Venue: Kings Cross Theatre (Kings Cross NSW), Jan 29 – Feb 13, 2021
Playwright: Saro Lusty-Cavallari
Director: Saro Lusty-Cavallari
Cast: Laura Djanegara, Jake Fryer-Hornsby, Lucinda Howes
Images by Zaina Ahmed
Juliette and David are a young couple, isolated in their Sydney apartment, in the middle of this pandemic. They live together because there is an unmitigated conventionality to their relationship, although we are never sure if there is any love between the two. Saro Lusty-Cavallari’s Videotape borrows its premise from David Lynch’s 1997 film Lost Highway, where a mysterious videotape is delivered, containing frightening visions that threaten to discombobulate a household. The pleasure in Lusty-Cavallari’s creation, lies in the unexpected amalgamation of comedy, drama and horror; although not perfectly harmonised, the mishmash of intonations does deliver something with an enjoyable quirky charm.
In Lynch’s deeply misogynistic original, the femme fatale comes in two guises, both of whom are helpless yet maligned.

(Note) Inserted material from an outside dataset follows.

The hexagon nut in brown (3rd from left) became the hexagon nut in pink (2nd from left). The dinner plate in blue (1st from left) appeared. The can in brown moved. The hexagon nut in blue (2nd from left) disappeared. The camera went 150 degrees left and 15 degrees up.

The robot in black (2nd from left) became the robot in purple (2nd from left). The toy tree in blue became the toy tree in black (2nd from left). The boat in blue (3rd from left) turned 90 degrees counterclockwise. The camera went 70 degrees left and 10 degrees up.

In Videotape, we wonder if Juliette stays with David because of the virus, or if she is a sucker for punishment. The work’s occasionally obtuse intimations provide a sense of texture to an otherwise uncomplicated plot, and although ambiguous in its intentions, allows the audience plentiful room for wide ranging interpretations.

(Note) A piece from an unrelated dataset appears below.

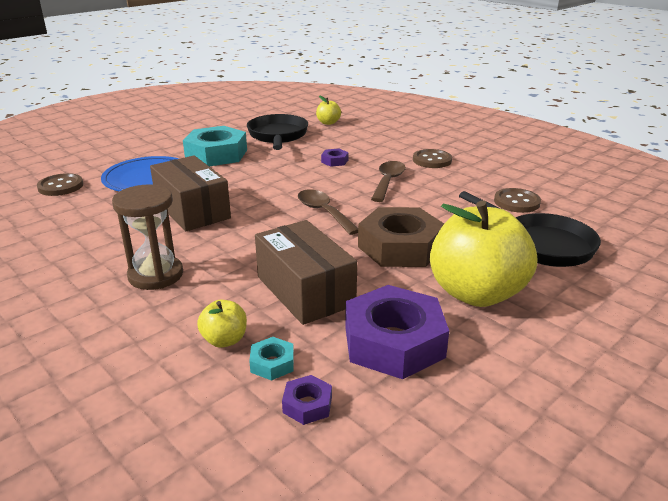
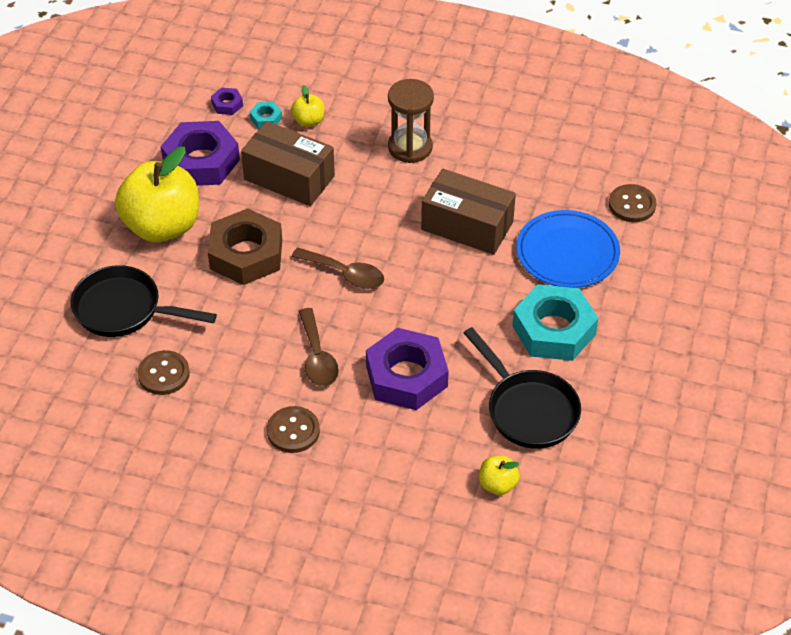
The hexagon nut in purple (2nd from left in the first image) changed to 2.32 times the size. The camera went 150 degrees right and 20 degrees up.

Production design by Grace Deacon is noteworthy for its ability to convey wealth and polish, in a succinct manner. Lights by Sophie Pekbilimli too, help to tell the story in an economical way. Jake Fryer-Hornsby and Lucinda Howes are engrossing as lead performers, both evocative with what they bring to the stage. Laura Djanegara is effective in her smaller roles, offering a valuable hint of the surreal to the show.
We are stuck being humans, and in many ways, trapped in the past. The VHS tapes function as a device of excavation, opening wormholes that make us reach back, whilst materially positioned in the present. Videotape is both a new story, and an old one, not only with its intertextual obsessions, but also in its examinations of how history repeats. The cassette tape stands as an allegory, in our understanding of humanity, and in our experience of it. Rewinding it, fast forwarding, recording over, pause, play or stop, it is its finiteness that is truly chilling.